Dois beija-flores fazem acrobacias no ar para simplesmente beijar uma flor. Outro casal de passarinhos, não sei dizer quais são, ciscam até bem perto dos meus pés, sem nenhum receio de que eu lhes faça mal. Nossos recém-adquiridos galináceos já perderam o medo inicial de mim. No primeiro dia fui lhes levar uma vasilha com água e eles se esparramaram, assustados. Há pouco fiz a mesma coisa e eles não se moveram um pé. A galinha carijó parece que procura um lugar para fazer ninho. A galinha ruiva é cortejada pelo galo com os seus arrasta-asas. As Angola vivem uma vida à parte: ignoram as galinhas que não são de sua — como direi? — etnia. Vivem sós, uma com a outra, ou melhor, um com a outra, uma com o outro. Meu casal de corujas favorito parece estar chocando seus ovinhos na cumeeira da casa. Não se assustam mais quando vou olha-los. E gostei que eles tenham se sentido à vontade para fazer seu ninho num espaço tão doméstico. Ouço um arrulho que parece de pomba — mas não tenho visto pombas por aqui. Pode ser que sejam rolinhas. Mas já vi — em outros tempos — papagaios, tucanos… A tribo dos anus-brancos, também chamados de quero-queros, é freguês.

Temos hoje dois cachorros de cor caramelada, e o caseiro tem uma cachorra preta, com dois filhotinhos. Todos eles já viraram meus amigos, fazem questão de lamber a minha mão.

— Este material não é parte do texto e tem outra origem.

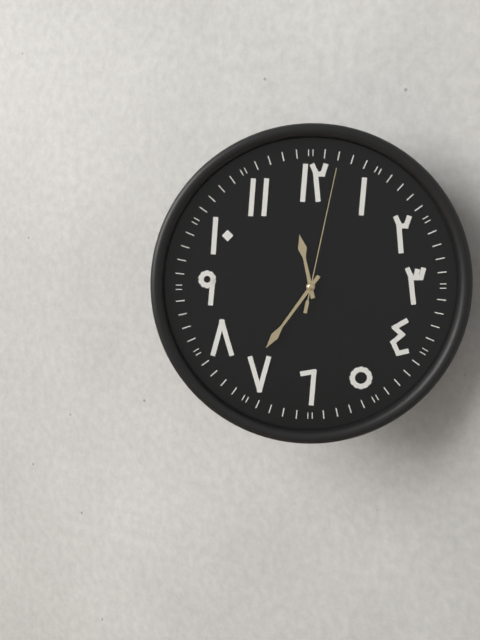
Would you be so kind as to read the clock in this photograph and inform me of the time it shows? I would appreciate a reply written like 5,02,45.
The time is 11,36,02
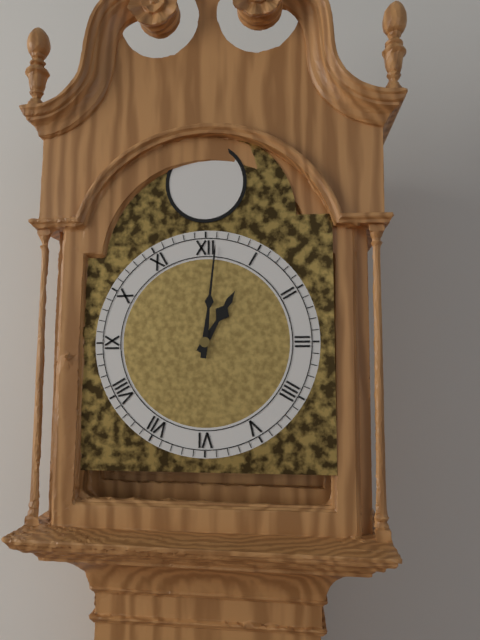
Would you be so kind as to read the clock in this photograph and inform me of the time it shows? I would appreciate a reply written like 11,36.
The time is 1,01
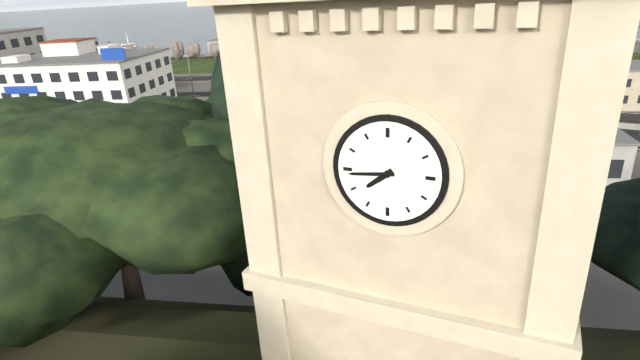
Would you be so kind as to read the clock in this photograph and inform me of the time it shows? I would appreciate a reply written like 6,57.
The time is 7,44
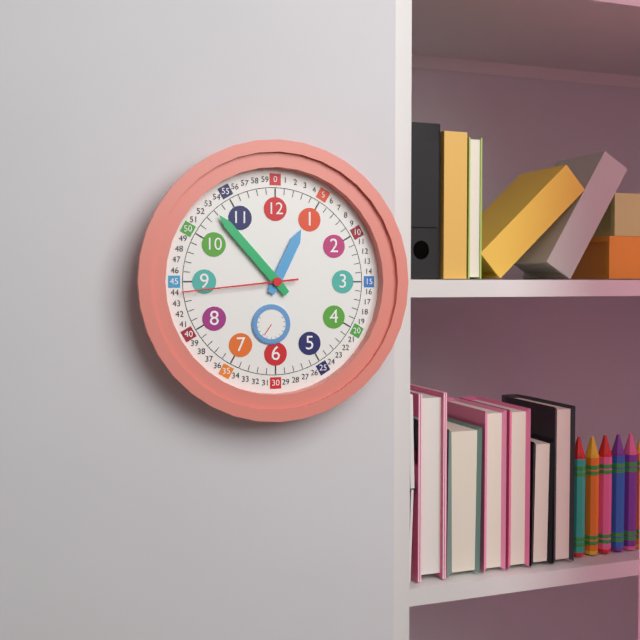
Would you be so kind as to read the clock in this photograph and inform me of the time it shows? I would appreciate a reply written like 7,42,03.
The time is 12,53,44
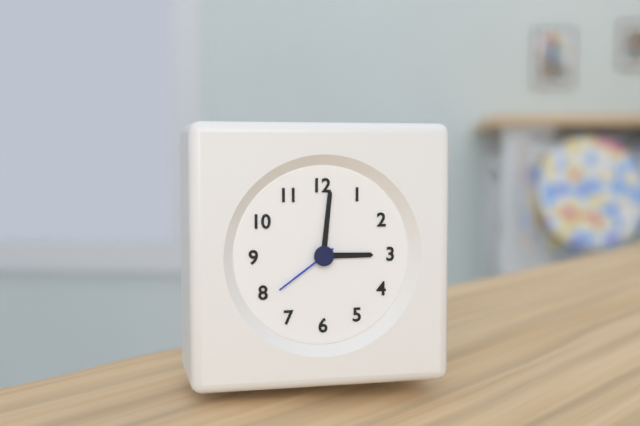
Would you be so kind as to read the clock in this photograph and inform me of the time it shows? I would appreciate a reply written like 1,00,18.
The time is 3,01,39
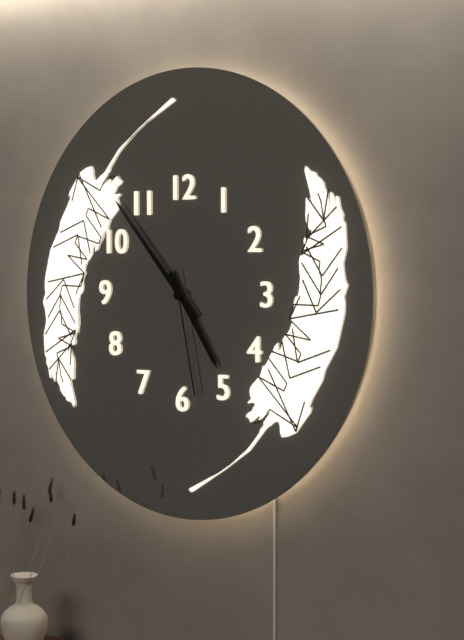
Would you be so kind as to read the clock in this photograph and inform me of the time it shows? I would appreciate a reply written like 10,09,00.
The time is 4,53,28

Por isso tudo me sinto um com a natureza, feliz, em paz com o mundo. Minha mulher e minhas filhas poderiam estar aqui – estão celebrando os sucessos de um semestre que ainda não terminou de todo. Notas excelentes da Priscilla, aprovação da Bianca na primeira fase da UNESP, dever cumprido pela Paloma no seu trabalho no Porto. Sábado à noite será o jantar de Natal do colégio.

Agora, o sol ameaça se pôr, bem na frente dos meus olhos. Ainda está meio alto — mas ele é como medidor de gasolina no carro: quando o tanque está apenas com um quarto de gasolina, o indicador às vezes se mantém perto da metade, mas a partir daí anda bem mais depressa. Quando contemplo os céus… o Sol, a Lua, as estrelas… Diante da magnificência de tudo isso, o que é o homem? No entanto, só o homem, de todos os seres vivos que habitam este universo, é capaz de contemplar essas maravilhas e se perguntar: de onde vieram, por que estão aqui, o que eu faço aqui, qual o meu papel nesse esquema de coisas? Só o homem ousa ter esperança (ainda que infundada) de que, ao lhe sobrevir a morte, ela não representará seu fim, mas apenas um outro começo. . . 

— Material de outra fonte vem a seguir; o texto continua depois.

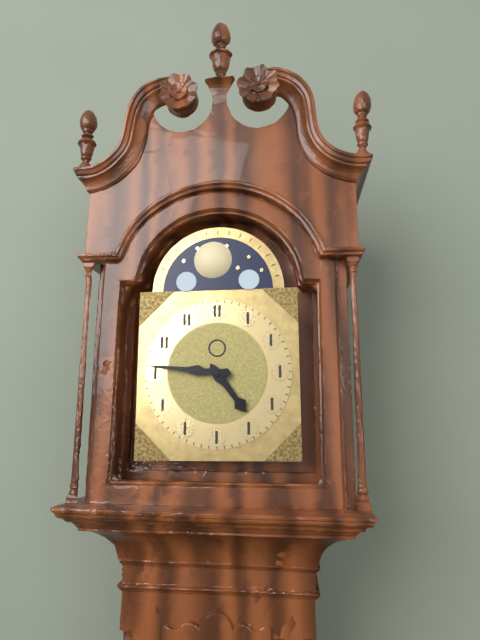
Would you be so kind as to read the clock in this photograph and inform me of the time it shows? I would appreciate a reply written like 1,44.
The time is 4,46
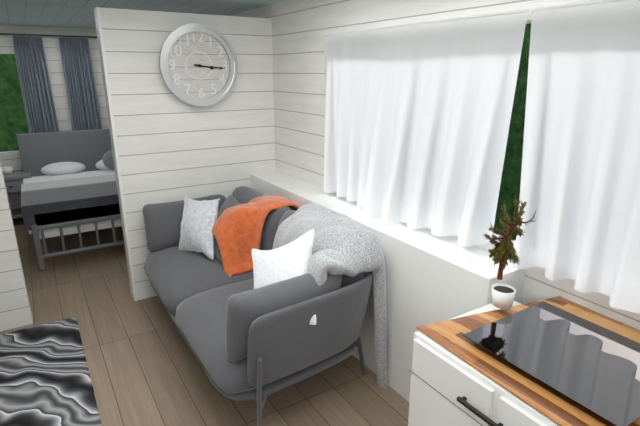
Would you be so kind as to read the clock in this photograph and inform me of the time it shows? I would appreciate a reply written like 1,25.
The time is 3,16
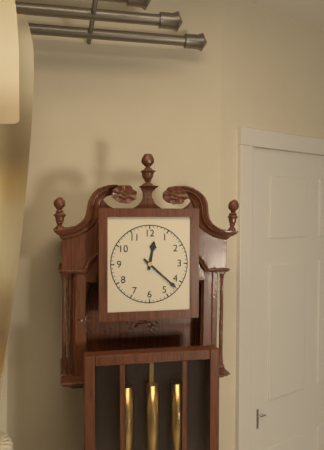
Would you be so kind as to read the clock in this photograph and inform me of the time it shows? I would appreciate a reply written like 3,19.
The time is 12,22
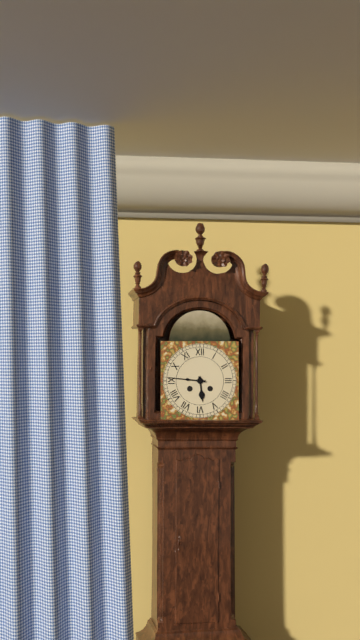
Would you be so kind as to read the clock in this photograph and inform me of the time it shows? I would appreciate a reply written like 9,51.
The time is 5,46
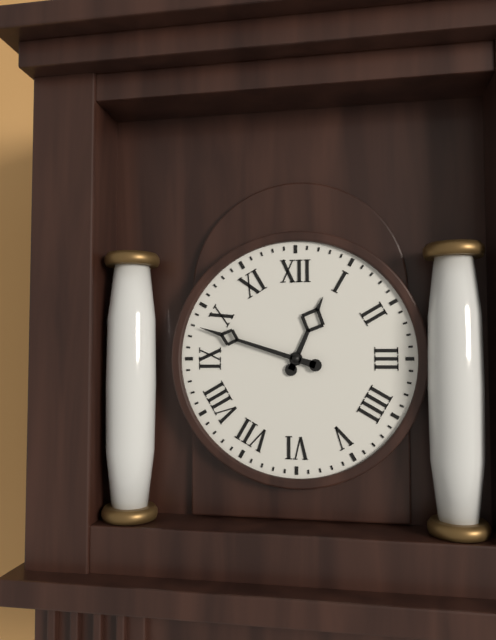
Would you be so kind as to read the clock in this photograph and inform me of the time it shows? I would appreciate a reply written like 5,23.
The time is 12,48
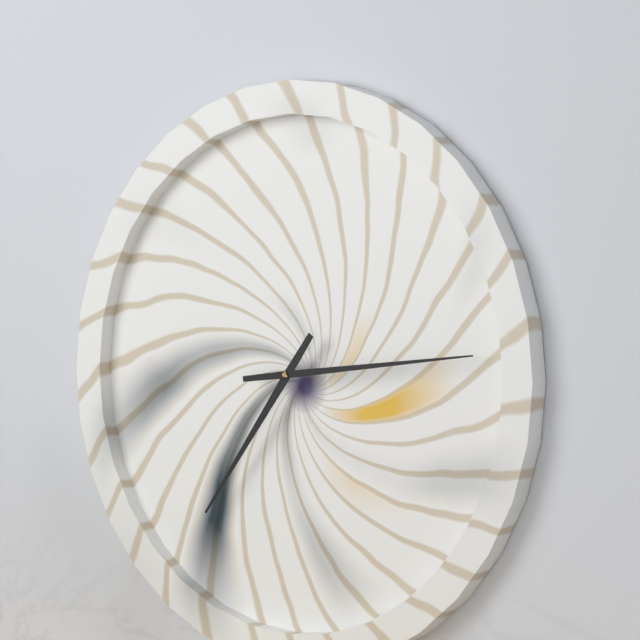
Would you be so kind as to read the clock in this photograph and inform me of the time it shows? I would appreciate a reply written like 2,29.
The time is 7,14
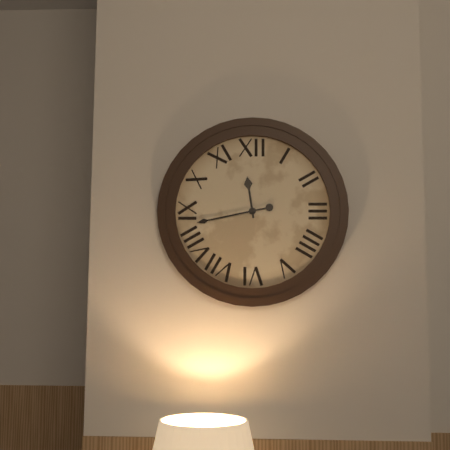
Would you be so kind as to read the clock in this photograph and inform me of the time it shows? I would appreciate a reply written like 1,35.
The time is 11,43
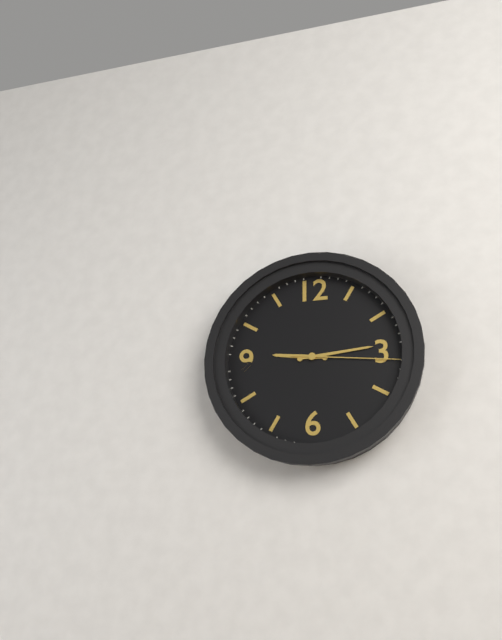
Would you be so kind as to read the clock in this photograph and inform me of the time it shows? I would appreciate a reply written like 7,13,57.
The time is 9,14,16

Esperança, do verbo esperançar, como dizia Paulo Freire, não do verbo esperar, num sentido mais forte. Lembro-me da lição de vida do meu orientador de doutorado, ao escrever uma carta de recomendação que me levou ao meu primeiro emprego, lá nos Estados Unidos: “hope for everything; expect nothing“. É isso: hoje estou esperançoso de que o mundo, no fundo, seja esse lugar gostoso que ele parece ser aqui.

Isso é o que, em outro lugar, chamei de fé: esperança misturada com desejo, não convicção misturada com certeza.

Em Salto, 2 de Dezembro de 2013; pequenas revisões em Salto, 4 de Fevereiro de 2016.